What’s the alternative? Carbohydrate load every fourth day. When you carbohydrate load a depleted muscle, the carbohydrates are quickly soaked up by the muscle on that fourth day because the muscles are “hungry” for carbohydrates. By repeated cycles of depletion and re-loading, your muscles become extremely efficient at storing carbohydrates as muscle glycogen rather than partitioning them to body fat.

Fine tuning the carbohydrate cycling method
As you get leaner and leaner, you may find that you lose weight too quickly on the 3:1 carbohydrate cycling plan (no kidding!) As you learned in earlier chapters, it’s not a wise idea to lose more than 1.5 to 2.0 lbs of body weight per week. If you lose more than two pounds per week, you are much more likely to be losing LBM with the fat.

If you lose lean mass or drop weight too quickly, you should adjust your high to low day ratio by increasing your carbohydrates (and calories) overall or by keeping your low days the same and adding more high days. You can do three low carbohydrate days
followed by two or three high carbohydrate days. Taking two or three high days after three low days will not only help reduce muscle loss, it may allow you to gain small amounts of muscle as you lose body fat. It’s not uncommon for my clients to lose 18-24
pounds of fat in three months, while gaining three to four pounds of muscle in the same period while using the is technique.

It’s very difficult to put down one single example of 3:1 carbohydrate cycling as I’ve described it here and have it apply to everyone. A little bit of experimentation and fine tuning will be necessary to discover what amount of carbohydrate works best for
your high and low days. It’s absolutely essential for these types of advanced diets to be customized.

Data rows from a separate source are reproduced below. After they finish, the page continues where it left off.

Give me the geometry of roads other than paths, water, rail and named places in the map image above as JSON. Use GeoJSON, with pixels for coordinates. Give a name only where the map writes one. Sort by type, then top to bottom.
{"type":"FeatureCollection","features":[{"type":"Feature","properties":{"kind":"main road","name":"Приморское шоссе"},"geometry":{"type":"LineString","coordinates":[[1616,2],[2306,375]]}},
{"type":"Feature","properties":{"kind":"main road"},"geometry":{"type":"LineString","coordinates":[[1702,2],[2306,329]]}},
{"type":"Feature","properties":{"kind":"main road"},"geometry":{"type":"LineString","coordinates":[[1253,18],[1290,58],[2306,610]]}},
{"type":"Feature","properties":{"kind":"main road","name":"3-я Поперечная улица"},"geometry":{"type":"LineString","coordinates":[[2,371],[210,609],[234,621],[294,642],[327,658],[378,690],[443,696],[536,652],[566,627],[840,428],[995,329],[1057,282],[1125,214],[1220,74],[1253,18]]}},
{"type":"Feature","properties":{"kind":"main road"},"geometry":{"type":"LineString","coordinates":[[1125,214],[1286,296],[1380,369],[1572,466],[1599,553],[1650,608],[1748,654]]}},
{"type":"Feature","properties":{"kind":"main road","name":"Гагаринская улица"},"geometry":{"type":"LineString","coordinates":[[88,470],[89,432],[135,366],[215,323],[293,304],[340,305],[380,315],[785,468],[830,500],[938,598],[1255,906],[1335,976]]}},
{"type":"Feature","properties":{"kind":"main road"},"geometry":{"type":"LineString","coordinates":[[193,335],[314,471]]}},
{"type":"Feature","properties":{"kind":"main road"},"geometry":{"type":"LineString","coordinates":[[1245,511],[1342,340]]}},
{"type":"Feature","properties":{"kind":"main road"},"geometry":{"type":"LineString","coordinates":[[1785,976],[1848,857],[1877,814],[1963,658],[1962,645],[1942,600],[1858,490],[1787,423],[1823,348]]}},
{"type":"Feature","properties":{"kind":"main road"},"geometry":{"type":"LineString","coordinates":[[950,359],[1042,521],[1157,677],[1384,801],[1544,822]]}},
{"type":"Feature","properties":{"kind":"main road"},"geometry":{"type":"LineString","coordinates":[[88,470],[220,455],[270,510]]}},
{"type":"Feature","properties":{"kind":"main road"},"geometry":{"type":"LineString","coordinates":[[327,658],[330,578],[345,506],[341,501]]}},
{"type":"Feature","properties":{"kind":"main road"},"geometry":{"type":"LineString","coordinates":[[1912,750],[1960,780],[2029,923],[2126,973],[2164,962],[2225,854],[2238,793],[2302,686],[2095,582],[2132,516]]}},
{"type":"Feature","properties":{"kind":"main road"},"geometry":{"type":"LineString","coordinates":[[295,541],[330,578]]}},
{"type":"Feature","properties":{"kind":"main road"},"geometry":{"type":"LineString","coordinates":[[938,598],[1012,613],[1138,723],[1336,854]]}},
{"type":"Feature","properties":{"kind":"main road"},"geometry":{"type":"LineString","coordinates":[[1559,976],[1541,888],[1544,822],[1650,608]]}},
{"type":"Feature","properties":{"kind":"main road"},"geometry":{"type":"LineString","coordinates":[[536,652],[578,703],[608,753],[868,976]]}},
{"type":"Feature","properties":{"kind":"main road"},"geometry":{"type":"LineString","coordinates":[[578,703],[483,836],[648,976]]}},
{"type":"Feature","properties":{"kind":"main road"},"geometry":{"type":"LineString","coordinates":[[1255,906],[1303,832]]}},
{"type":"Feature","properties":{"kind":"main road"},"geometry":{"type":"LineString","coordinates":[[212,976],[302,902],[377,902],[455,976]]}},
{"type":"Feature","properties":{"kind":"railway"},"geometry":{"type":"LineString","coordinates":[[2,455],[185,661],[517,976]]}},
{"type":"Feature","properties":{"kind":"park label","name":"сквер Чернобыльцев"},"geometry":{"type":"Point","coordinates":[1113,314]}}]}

On average, women would consume about 90-130 grams of carbohydrates on low days and about 200 to 250 grams of carbohydrates on high days. Men would consume 150-200 grams of carbohydrates on low days and 300-400 grams of carbohydrates on high days.

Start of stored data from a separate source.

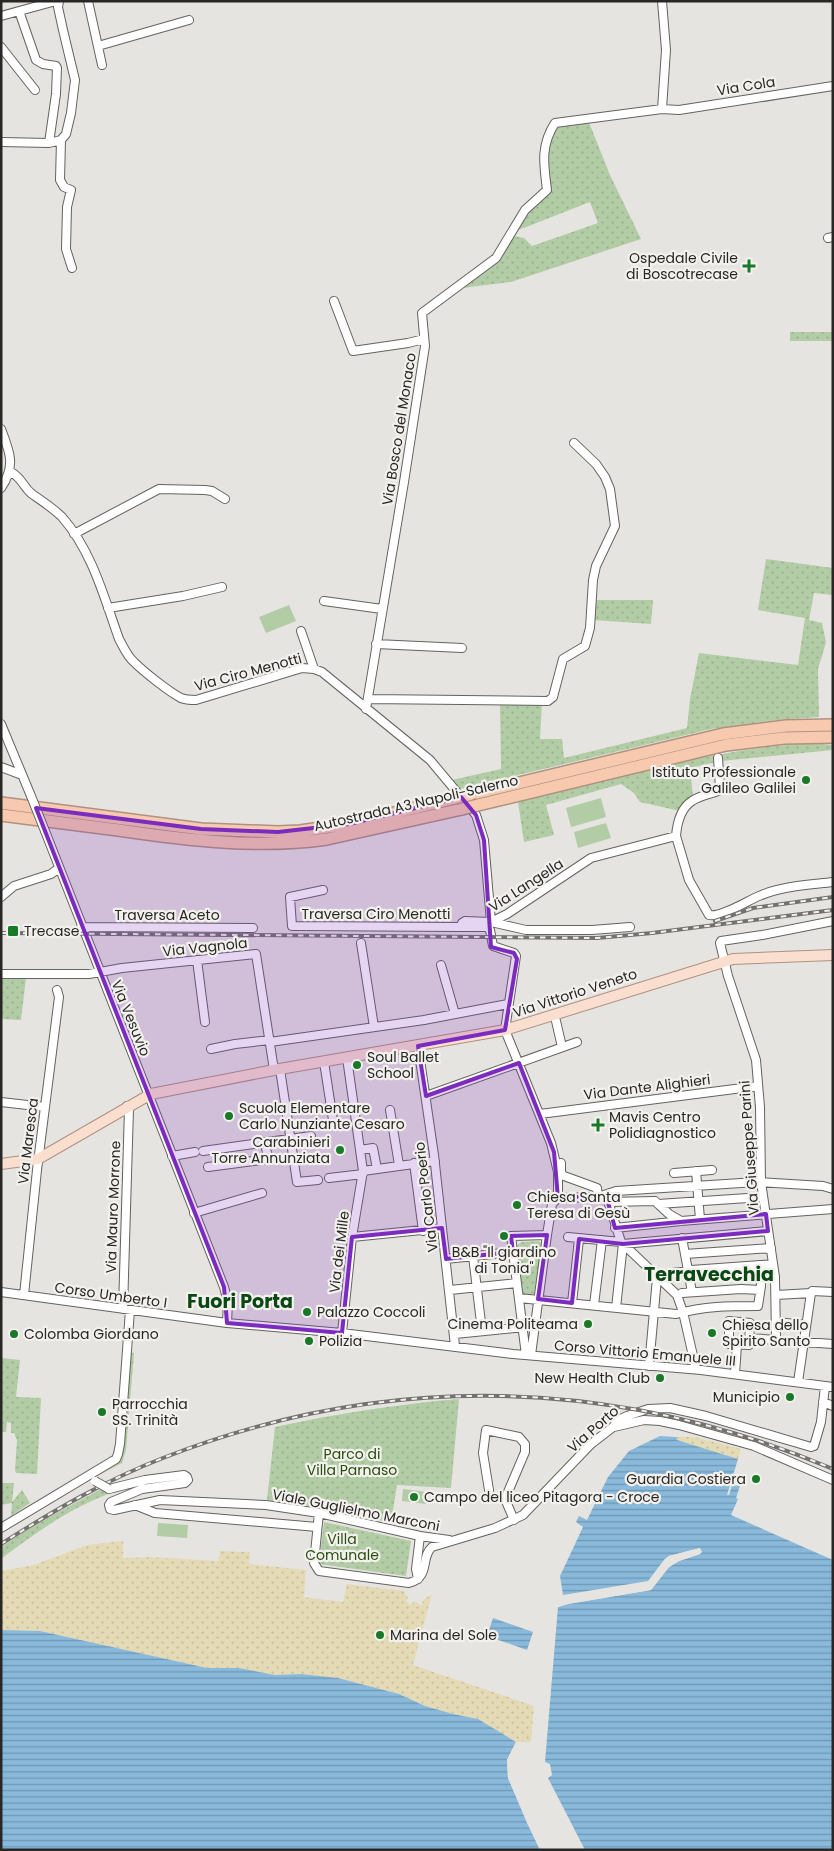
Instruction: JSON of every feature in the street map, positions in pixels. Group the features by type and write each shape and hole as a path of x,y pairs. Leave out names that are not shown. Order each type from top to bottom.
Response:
{"highway":[{"name":"Autostrada A3 Napoli-Salerno","path":"1,803 201,829 300,831 349,824 723,734 786,726 833,725"},
{"name":"Autostrada A3 Napoli-Salerno","path":"1,815 176,838 264,844 306,842 462,809 726,745 784,738 833,737"}],"main road":[{"name":"Via Vittorio Veneto","path":"38,1159 148,1095 505,1030 733,958 833,955"},
{"path":"1,1164 38,1159"}],"street":[{"path":"1,16 58,1 62,30 75,80 71,113 66,134 62,140 60,180 64,187 71,190 67,207 66,249 72,268"},
{"path":"88,1 102,64"},
{"path":"662,1 666,50 662,109"},
{"path":"20,11 36,60 43,64 56,66 57,68 56,94 49,143"},
{"path":"98,46 189,20"},
{"path":"1,47 35,90"},
{"name":"Via Cola","path":"662,109 679,110 833,86"},
{"name":"Via Bosco del Monaco","path":"366,709 425,346 422,313 496,258 525,210 547,190 543,157 550,132 555,123 662,109"},
{"path":"1,142 49,143 62,140"},
{"path":"334,301 352,351 424,339"},
{"path":"1,429 11,462 11,472 1,488"},
{"path":"368,699 548,701 553,697 564,659 585,646 590,628 593,580 596,566 615,526 610,489 605,477 596,464 574,443"},
{"name":"Via Ciro Menotti","path":"11,472 19,477 30,492 62,518 74,534 93,567 119,639 132,661 182,698 196,700 302,668 314,669 322,672 430,760 476,815 484,840 491,922"},
{"path":"74,534 159,489 205,490 225,499"},
{"path":"108,608 183,596 222,587"},
{"path":"324,601 382,609"},
{"path":"301,631 314,669"},
{"path":"376,644 462,648"},
{"name":"Via Vesuvio","path":"1,724 45,831 227,1295 227,1323"},
{"path":"718,758 720,788 718,791 693,800 688,804 679,818 676,836 690,880 710,916 730,910 772,891 833,882"},
{"path":"1,766 22,775"},
{"name":"Via Langella","path":"491,922 507,914 591,858 676,836"},
{"path":"1,898 14,886 51,874 59,868"},
{"name":"Traversa Ciro Menotti","path":"323,890 290,897 292,926 461,927"},
{"path":"491,922 465,921 461,927 487,927 490,930 493,946 516,956 505,1030 540,1114 554,1152 558,1172 558,1198 552,1204 529,1355"},
{"name":"Via Giuseppe Parini","path":"776,1338 776,1295 761,1182 760,1107 755,1055 724,961 720,941 833,921"},
{"name":"Via Langella","path":"491,922 526,930 592,930 630,927"},
{"name":"Traversa Aceto","path":"82,927 252,928"},
{"path":"361,943 374,1027"},
{"name":"Via Vagnola","path":"1,974 84,974 256,954 270,1041"},
{"path":"197,960 205,1022"},
{"path":"441,965 455,1014"},
{"name":"Via Maresca","path":"24,1295 38,1159 59,997 57,990"},
{"path":"210,1049 235,1044 374,1027 508,1004"},
{"path":"556,1021 562,1047"},
{"path":"270,1041 291,1139 297,1182 318,1180"},
{"path":"426,1096 577,1042"},
{"name":"Via Carlo Poerio","path":"418,1046 435,1161 455,1346"},
{"name":"Via dei Mille","path":"342,1333 352,1237 363,1172 347,1058"},
{"path":"324,1062 333,1120"},
{"name":"Via Dante Alighieri","path":"540,1114 758,1086"},
{"path":"1,1102 45,1107"},
{"name":"Via Mauro Morrone","path":"89,1474 108,1464 118,1454 126,1309 129,1109 127,1106"},
{"path":"390,1110 398,1165"},
{"path":"172,1156 311,1136"},
{"path":"208,1167 268,1159 265,1142"},
{"path":"360,1150 373,1148 377,1168"},
{"path":"329,1178 377,1168 435,1161"},
{"path":"414,1163 423,1231"},
{"path":"561,1163 561,1173 564,1176 597,1188 604,1198 622,1243 674,1292 683,1312 696,1369"},
{"path":"674,1173 712,1170"},
{"path":"696,1171 700,1219"},
{"path":"604,1198 616,1191 761,1182 823,1186 833,1189"},
{"path":"655,1189 657,1202 669,1214 681,1221"},
{"path":"194,1213 262,1192"},
{"path":"558,1198 604,1198 657,1202 763,1196"},
{"path":"615,1228 700,1219 833,1209"},
{"path":"352,1237 442,1228"},
{"path":"568,1237 622,1243 768,1231"},
{"path":"529,1355 511,1236 547,1235"},
{"path":"572,1303 579,1238"},
{"path":"682,1238 692,1292"},
{"path":"594,1305 602,1240"},
{"path":"616,1308 622,1243"},
{"path":"685,1254 771,1248"},
{"path":"446,1259 513,1252"},
{"path":"473,1256 482,1331"},
{"path":"656,1277 688,1271 773,1264"},
{"path":"519,1298 676,1314 696,1308 714,1306 758,1306 760,1265"},
{"path":"649,1366 656,1277"},
{"path":"450,1290 517,1282"},
{"path":"682,1293 741,1289 760,1290"},
{"path":"776,1295 811,1293 812,1291 833,1292"},
{"name":"Corso Umberto I","path":"1,1292 227,1323 342,1333 455,1346"},
{"path":"798,1382 811,1293"},
{"path":"729,1322 750,1323 749,1345 737,1345 729,1344 729,1322"},
{"path":"776,1322 806,1326"},
{"path":"455,1334 524,1327"},
{"path":"749,1338 776,1338 833,1344"},
{"path":"735,1374 737,1345"},
{"name":"Corso Vittorio Emanuele III","path":"455,1346 529,1355 696,1369 829,1387"},
{"path":"829,1387 823,1402 833,1406"},
{"name":"Via Porto","path":"514,1520 530,1508 591,1444 613,1428 618,1420 636,1417 662,1408 680,1410 715,1418 811,1447 814,1446 818,1436 823,1402"},
{"path":"636,1417 730,1438 767,1450 833,1480"},
{"path":"488,1490 483,1453 486,1430 513,1435 523,1439 525,1452 505,1499 514,1520"},
{"path":"1,1528 89,1474 95,1481 109,1489 152,1478 184,1475 187,1477 188,1480 185,1483 142,1489 110,1502 109,1505 110,1509 114,1510 135,1505"},
{"name":"Viale Guglielmo Marconi","path":"135,1505 160,1500 274,1506 319,1513 420,1536 454,1541 514,1520"},
{"path":"227,1519 228,1503"},
{"name":"Viale Guglielmo Marconi","path":"135,1505 155,1512 317,1527"},
{"path":"319,1513 314,1563 319,1571 409,1583 418,1579 425,1568 429,1549 454,1541"},
{"path":"418,1579 416,1569 420,1536"}],"highlighted area":[{"path":"461,797 476,815 484,840 491,947 514,953 517,959 505,1030 418,1046 426,1096 519,1063 554,1152 558,1198 606,1195 615,1228 766,1214 768,1231 623,1244 579,1239 572,1303 538,1299 547,1235 511,1236 513,1252 446,1259 442,1228 352,1237 342,1333 227,1323 224,1287 36,808 201,829 278,832 349,824"}],"green space":[{"path":"588,120 610,175 641,239 511,282 462,288 486,268 514,236 524,238 532,246 598,223 590,202 516,231 527,212 549,191 547,157 549,139 552,132 564,124"},
{"path":"790,332 833,332 833,341 790,341"},
{"path":"766,559 833,568 833,595 814,593 809,620 822,623 826,642 818,669 819,717 777,720 711,729 460,789 452,780 501,769 500,703 542,703 540,739 562,739 564,758 687,728 690,699 699,653 798,665 805,618 758,610"},
{"path":"594,600 653,600 651,624 593,620"},
{"path":"289,605 296,621 266,633 259,617"},
{"path":"812,743 833,745 833,750 721,761 690,768 693,797 688,799 680,811 640,802 634,793 621,784 546,805 554,835 524,842 518,802 627,774 701,758 775,746"},
{"path":"601,798 606,817 571,827 566,808"},
{"path":"606,823 611,838 578,848 574,832"},
{"path":"1,978 26,978 21,1020 1,1019"},
{"path":"539,1241 542,1244 534,1294 523,1295 521,1293 517,1245 522,1242"},
{"path":"126,1352 134,1353 126,1450 122,1463 93,1478 89,1474 116,1459"},
{"path":"1,1358 20,1360 16,1397 41,1398 37,1474 16,1473 17,1440 14,1433 11,1433 11,1423 7,1422 6,1432 1,1432"},
{"name":"Parco di Villa Parnaso","path":"459,1399 451,1488 397,1485 391,1523 332,1509 267,1500 275,1427 367,1410"},
{"path":"1,1483 14,1483 12,1502 22,1490 30,1503 11,1516 12,1503 1,1505"},
{"path":"101,1489 108,1494 53,1522 1,1559 1,1547 38,1523"},
{"name":"Campo del liceo Pitagora - Croce","path":"403,1489 427,1492 426,1504 402,1501"},
{"name":"Villa Comunale","path":"324,1522 411,1541 406,1576 319,1564"},
{"path":"158,1523 188,1525 187,1538 157,1536"}],"sand":[{"path":"676,1437 695,1437 741,1449 738,1459 676,1440"},
{"path":"123,1541 123,1558 151,1557 218,1561 220,1551 250,1552 249,1564 306,1570 304,1597 343,1602 347,1584 404,1591 408,1598 406,1601 411,1605 413,1602 417,1602 419,1605 423,1604 422,1601 432,1594 413,1665 534,1706 531,1742 516,1742 478,1719 425,1706 399,1694 338,1678 301,1674 275,1675 239,1668 207,1668 40,1631 1,1630 1,1571 34,1565 87,1545"}],"water":[{"path":"660,1436 676,1437 677,1440 738,1459 727,1495 729,1495 732,1485 740,1486 736,1498 738,1499 731,1515 833,1560 833,1850 585,1850 548,1778 552,1775 550,1764 545,1762 558,1607 651,1590 669,1567 679,1561 700,1554 700,1548 669,1556 648,1581 563,1595 560,1576 583,1527 576,1522 579,1516 587,1520 608,1477 629,1451"},
{"path":"493,1618 533,1632 527,1650 487,1636"},
{"path":"1,1630 40,1631 207,1668 239,1668 275,1675 301,1674 338,1678 399,1694 425,1706 478,1719 516,1742 507,1760 508,1778 540,1850 1,1850"}],"pier":[{"path":"700,1548 702,1552 700,1554 679,1561 669,1567 651,1590 558,1607 558,1605 568,1602 650,1588 668,1565 678,1559 699,1552 671,1558 667,1561 664,1560 669,1556"},
{"path":"516,1742 518,1743 510,1760 510,1777 543,1850 540,1850 508,1778 507,1760"}],"railway":[{"path":"715,921 753,908 833,897"},
{"path":"1,933 597,938 652,933 833,910"},
{"path":"1,1544 80,1497 121,1476 163,1458 247,1430 331,1410 415,1399 499,1396 583,1402 667,1416 750,1438 833,1469"}],"place":[{"name":"Ospedale Civile di Boscotrecase","path":"749,266"},
{"name":"Istituto Professionale Galileo Galilei","path":"806,780"},
{"name":"Trecase","path":"13,931"},
{"name":"Soul Ballet School","path":"357,1065"},
{"name":"Scuola Elementare Carlo Nunziante Cesaro","path":"229,1116"},
{"name":"Mavis Centro Polidiagnostico","path":"598,1125"},
{"name":"Carabinieri Torre Annunziata","path":"340,1150"},
{"name":"Chiesa Santa Teresa di Gesù","path":"517,1205"},
{"name":"B&B \"Il giardino di Tonia\"","path":"504,1236"},
{"name":"Palazzo Coccoli","path":"307,1312"},
{"name":"Cinema Politeama","path":"588,1324"},
{"name":"Chiesa dello Spirito Santo","path":"712,1333"},
{"name":"Colomba Giordano","path":"14,1334"},
{"name":"Polizia","path":"309,1341"},
{"name":"New Health Club","path":"660,1378"},
{"name":"Municipio","path":"790,1397"},
{"name":"Parrocchia SS. Trinità","path":"102,1412"},
{"name":"Guardia Costiera","path":"756,1479"},
{"name":"Campo del liceo Pitagora - Croce","path":"414,1497"},
{"name":"Marina del Sole","path":"380,1635"}],"district":[{"name":"Terravecchia","path":"709,1274"},
{"name":"Fuori Porta","path":"240,1301"}]}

The only way to determine how many grams of carbohydrates are right for you is to experiment until you find your "optimal level" and the results start coming.

On your low carbohydrate days, eat protein and starchy carbohydrate in your early day meals (meals one through three), then in your late day meals (meals three to six) eat protein with only fibrous carbohydrates like green vegetables and salad – no starchy carbohydrates! On your high days, you can eat starchy carbohydrates with every meal
(and if you’re going to have a “cheat day” make it on a high day).